Wetherby Young Offender Institution. ‘Agenda Alliance found that young women are at the highest risk of self-harm of all women in prison.’ Photograph: Dave Higgens/PA
Wetherby Young Offender Institution. ‘Agenda Alliance found that young women are at the highest risk of self-harm of all women in prison.’ Photograph: Dave Higgens/PA

Prison is no place for vulnerable young women

This article is more than 4 months old

Trauma is embedded into an environment that is designed and staffed for men and boys, while ignoring that women and girls need an entirely different approach, say Indy Cross and Sonya Ruparel

The image of a girl in a children’s prison being pinned down and stripped by male officers, not once but on two separate occasions, beggars belief (Girl at YOI Wetherby was twice stripped by male officers, watchdog says, 5 March). This is a horrific story that cannot be ignored. The “highly vulnerable” girl with complex needs, we are told by the chief inspector of prisons, was routinely self-harming, yet no plan was in place for female staff to be available.

» **Record extracts**:
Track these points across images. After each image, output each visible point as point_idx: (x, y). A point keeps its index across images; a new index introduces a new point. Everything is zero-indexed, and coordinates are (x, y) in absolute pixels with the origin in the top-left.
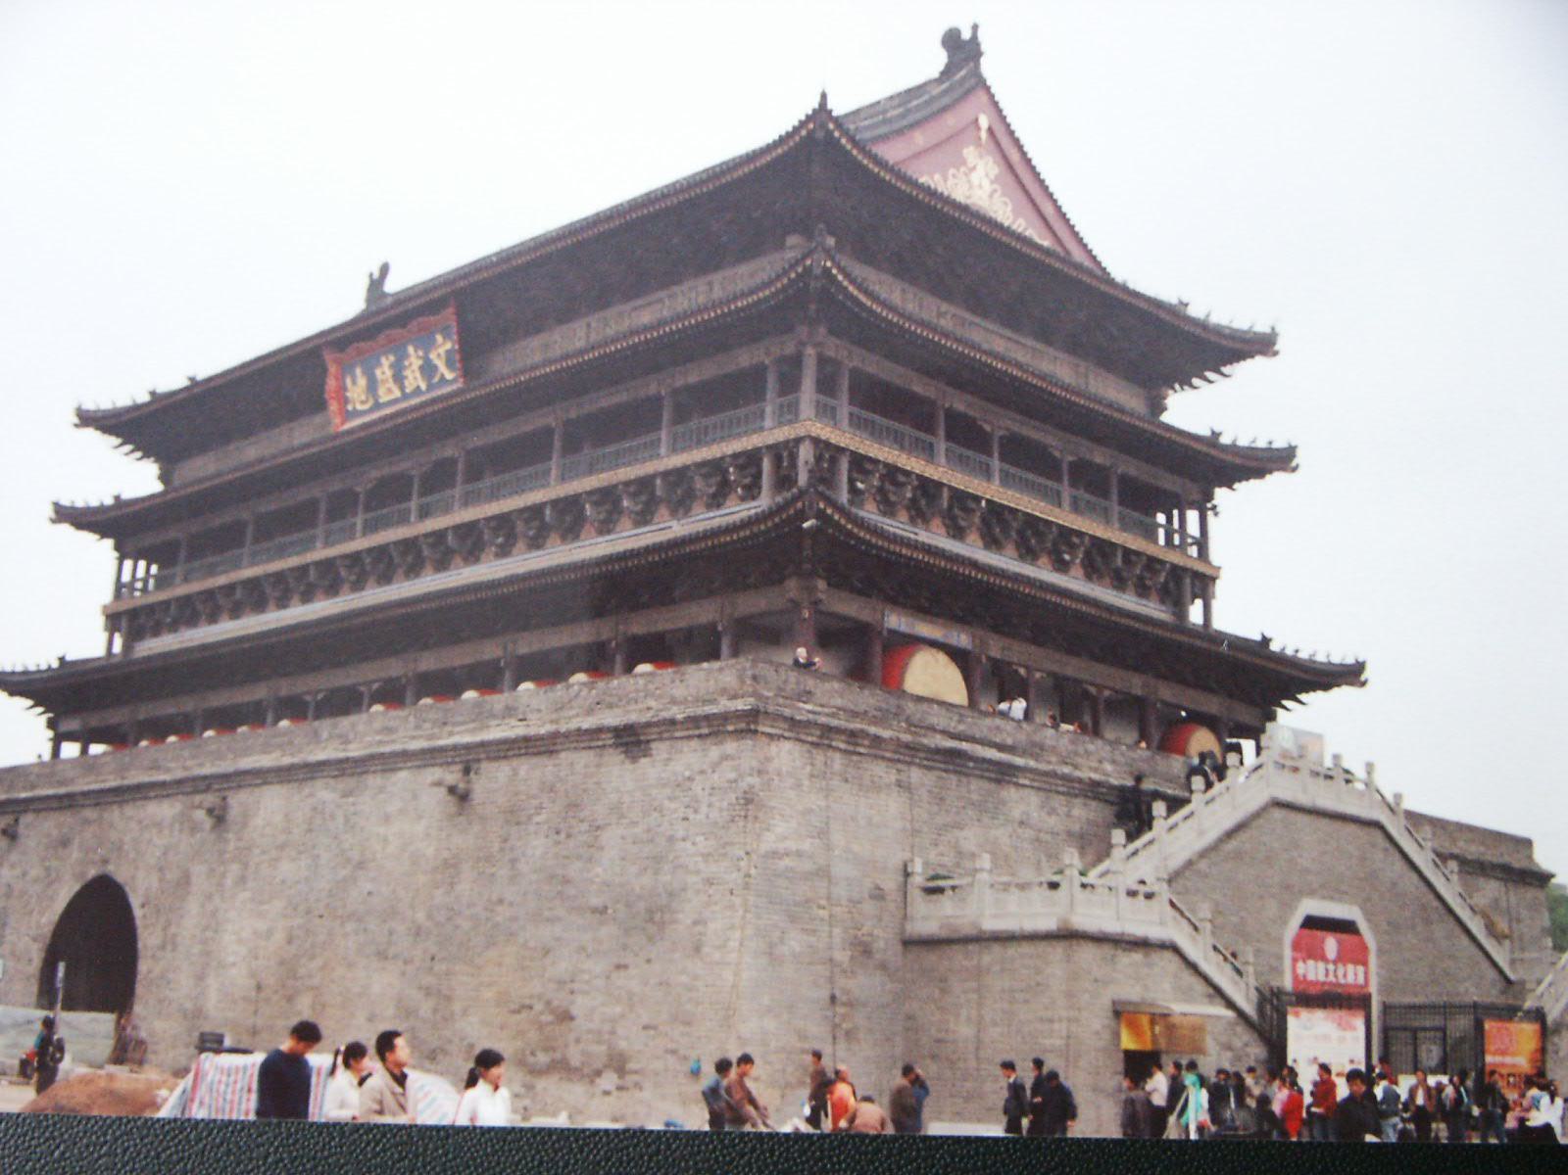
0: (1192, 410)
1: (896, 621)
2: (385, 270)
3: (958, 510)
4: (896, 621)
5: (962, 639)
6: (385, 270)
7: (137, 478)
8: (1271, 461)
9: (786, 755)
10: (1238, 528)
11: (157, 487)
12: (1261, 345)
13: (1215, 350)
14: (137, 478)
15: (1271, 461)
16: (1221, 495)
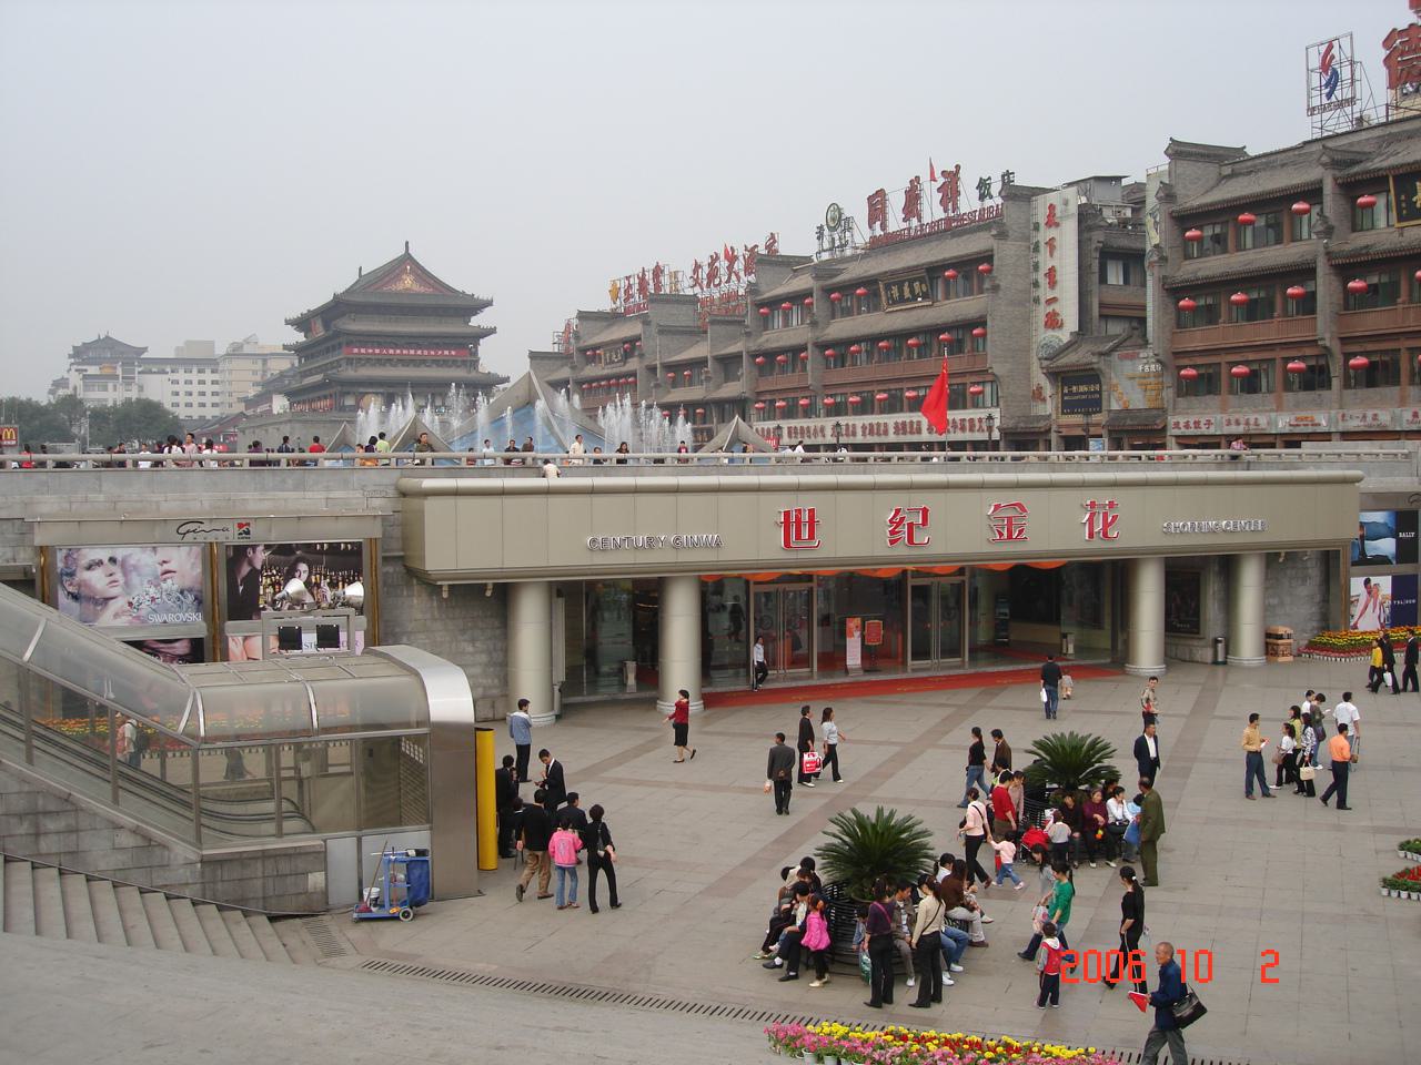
0: (476, 321)
1: (362, 390)
2: (360, 269)
3: (389, 361)
4: (362, 390)
5: (381, 390)
6: (360, 269)
7: (300, 337)
8: (492, 331)
9: (297, 426)
10: (485, 346)
11: (304, 339)
12: (489, 303)
13: (479, 306)
14: (300, 337)
15: (492, 331)
16: (481, 341)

» **Written tasks**:
1. In the passage on young women in prison, on how many separate occasions was the girl at the children's prison pinned down and stripped by male officers?
2. Reproduce the passage on young women in prison word for word, from "Prison is no" to "to be available.".

» **Results of the tasks**:
1. Two

2.
Prison is no place for vulnerable young women

This article is more than 4 months old

Trauma is embedded into an environment that is designed and staffed for men and boys, while ignoring that women and girls need an entirely different approach, say Indy Cross and Sonya Ruparel

The image of a girl in a children’s prison being pinned down and stripped by male officers, not once but on two separate occasions, beggars belief (Girl at YOI Wetherby was twice stripped by male officers, watchdog says, 5 March). This is a horrific story that cannot be ignored. The “highly vulnerable” girl with complex needs, we are told by the chief inspector of prisons, was routinely self-harming, yet no plan was in place for female staff to be available.